Goal of the exercise ->
Search the records for "most". Copy every line where it appears.

Dataset entries

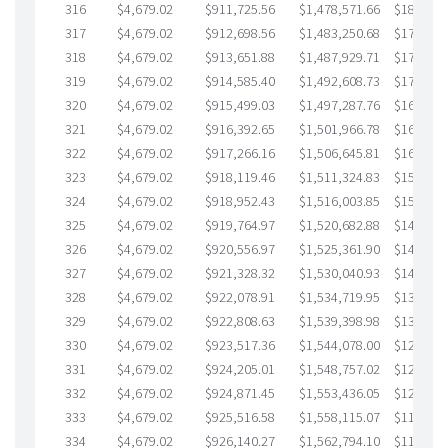
316
$4,679.02
$911,725.56
$1,478,571.66
$183,153
317
$4,679.02
$912,698.56
$1,483,250.68
$179,447
318
$4,679.02
$913,651.88
$1,487,929.71
$175,722
319
$4,679.02
$914,585.40
$1,492,608.73
$171,976
320
$4,679.02
$915,499.03
$1,497,287.76
$168,211
321
$4,679.02
$916,392.65
$1,501,966.78
$164,425
322
$4,679.02
$917,266.16
$1,506,645.81
$160,620
323
$4,679.02
$918,119.46
$1,511,324.83
$156,794
324
$4,679.02
$918,952.43
$1,516,003.85
$152,948
325
$4,679.02
$919,764.97
$1,520,682.88
$149,082
326
$4,679.02
$920,556.97
$1,525,361.90
$145,195
327
$4,679.02
$921,328.32
$1,530,040.93
$141,287
328
$4,679.02
$922,078.91
$1,534,719.95
$137,358
329
$4,679.02
$922,808.63
$1,539,398.98
$133,409
330
$4,679.02
$923,517.36
$1,544,078.00
$129,439
331
$4,679.02
$924,205.01
$1,548,757.02
$125,447
332
$4,679.02
$924,871.45
$1,553,436.05
$121,435
333
$4,679.02
$925,516.58
$1,558,115.07
$117,401
334
$4,679.02
$926,140.27
$1,562,794.10
$113,346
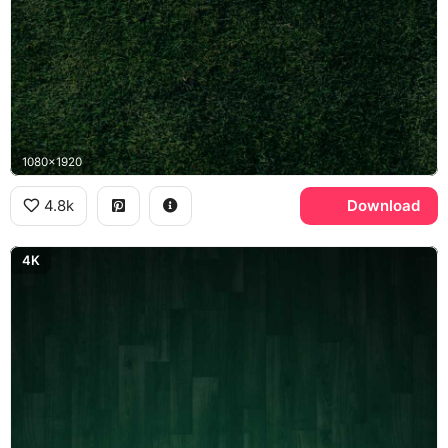
1080x1920
4.8k
Download
4K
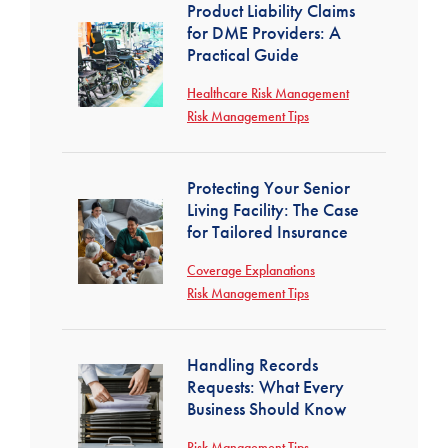
Product Liability Claims
for DME Providers: A
Practical Guide
Healthcare Risk Management
Risk Management Tips
Protecting Your Senior
Living Facility: The Case
for Tailored Insurance
Coverage Explanations
Risk Management Tips
Handling Records
Requests: What Every
Business Should Know
Risk Management Tips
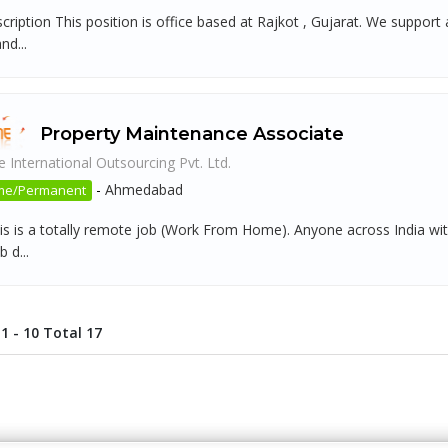
scription This position is office based at Rajkot , Gujarat. We supp
nd...
Property Maintenance Associate
 International Outsourcing Pvt. Ltd.
-
Ahmedabad
ime/Permanent
is is a totally remote job (Work From Home). Anyone across India with
b d...
1 - 10 Total 17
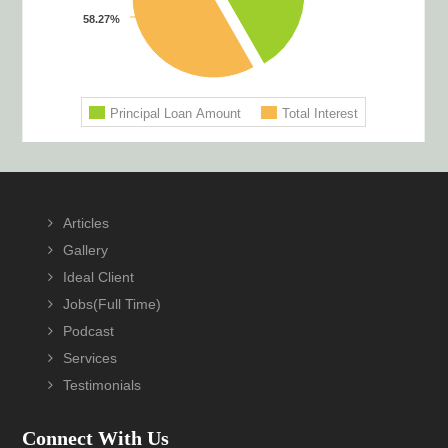
Footer
Articles
Gallery
Ideal Client
Jobs(Full Time)
Podcast
Services
Testimonials
Connect With Us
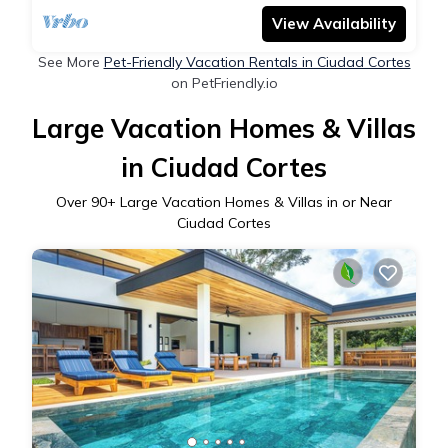
View Availability
See More
Pet-Friendly Vacation Rentals in Ciudad Cortes
on PetFriendly.io
Large Vacation Homes & Villas
in Ciudad Cortes
Over
90
+ Large Vacation Homes & Villas in or Near
Ciudad Cortes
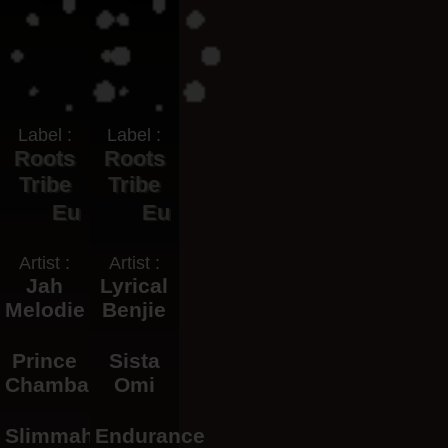
Label :
Label :
Roots
Roots
Tribe
Tribe
Eu
Eu
Artist :
Artist :
Jah
Lyrical
Melodie
Benjie
Prince
Sista
Chamba
Omi
Slimmah
Endurance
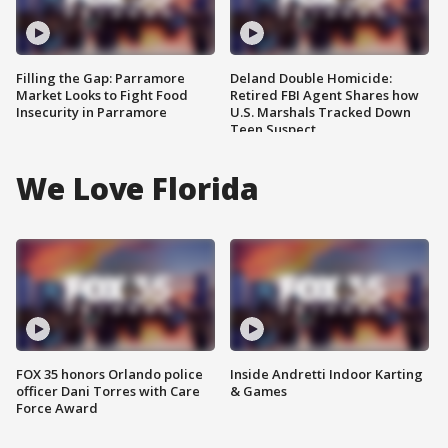
Filling the Gap: Parramore
Deland Double Homicide:
Market Looks to Fight Food
Retired FBI Agent Shares how
Insecurity in Parramore
U.S. Marshals Tracked Down
Teen Suspect
We Love Florida
FOX 35 honors Orlando police
Inside Andretti Indoor Karting
officer Dani Torres with Care
& Games
Force Award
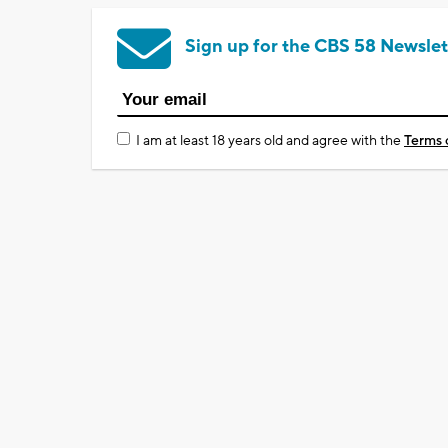
Sign up for the CBS 58 Newslet
I am at least 18 years old and agree with the
Terms 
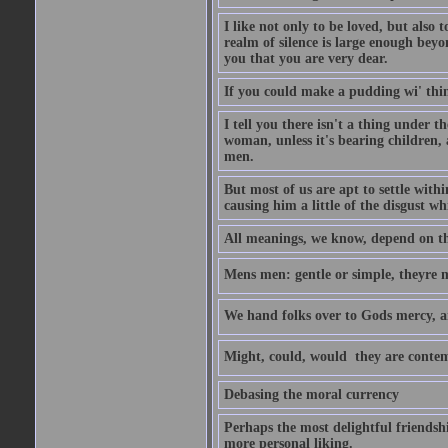
I like not only to be loved, but also 
realm of silence is large enough beyon
you that you are very dear.
If you could make a pudding wi' think
I tell you there isn't a thing under 
woman, unless it's bearing children, 
men.
But most of us are apt to settle wit
causing him a little of the disgust whi
All meanings, we know, depend on the
Mens men: gentle or simple, theyre
We hand folks over to Gods mercy, 
Might, could, would  they are contem
Debasing the moral currency
Perhaps the most delightful friendsh
more personal liking.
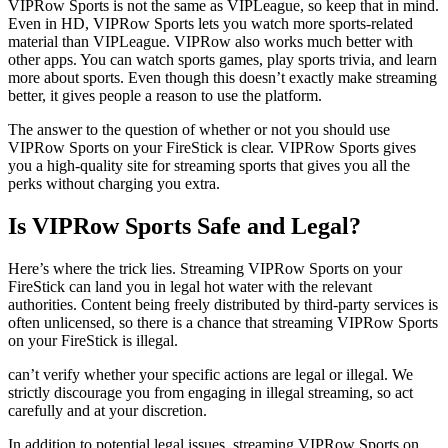
VIPRow Sports is not the same as VIPLeague, so keep that in mind.
Even in HD, VIPRow Sports lets you watch more sports-related
material than VIPLeague. VIPRow also works much better with
other apps. You can watch sports games, play sports trivia, and learn
more about sports. Even though this doesn’t exactly make streaming
better, it gives people a reason to use the platform.
The answer to the question of whether or not you should use
VIPRow Sports on your FireStick is clear. VIPRow Sports gives
you a high-quality site for streaming sports that gives you all the
perks without charging you extra.
Is VIPRow Sports Safe and Legal?
Here’s where the trick lies. Streaming VIPRow Sports on your
FireStick can land you in legal hot water with the relevant
authorities. Content being freely distributed by third-party services is
often unlicensed, so there is a chance that streaming VIPRow Sports
on your FireStick is illegal.
can’t verify whether your specific actions are legal or illegal. We
strictly discourage you from engaging in illegal streaming, so act
carefully and at your discretion.
In addition to potential legal issues, streaming VIPRow Sports on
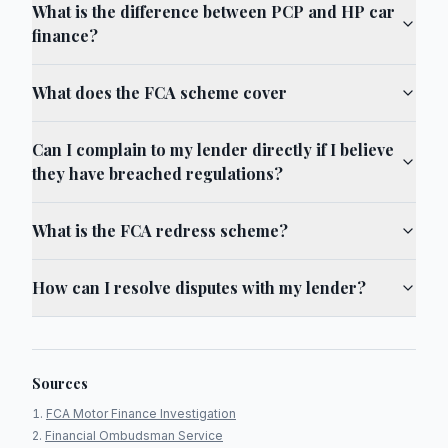
What is the difference between PCP and HP car
finance?
What does the FCA scheme cover
Can I complain to my lender directly if I believe
they have breached regulations?
What is the FCA redress scheme?
How can I resolve disputes with my lender?
Sources
FCA Motor Finance Investigation
Financial Ombudsman Service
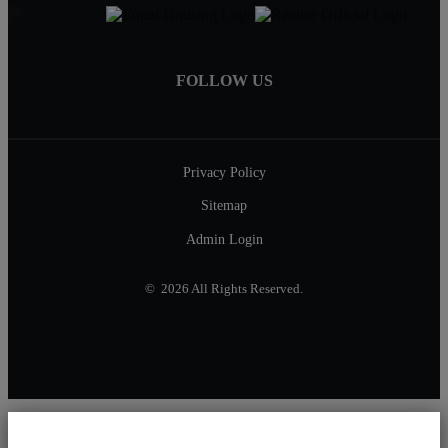
FOLLOW US
Privacy Policy
Sitemap
Admin Login
© 2026 All Rights Reserved.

Task answer ->
But most of us are apt to settle wit
Perhaps the most delightful friendsh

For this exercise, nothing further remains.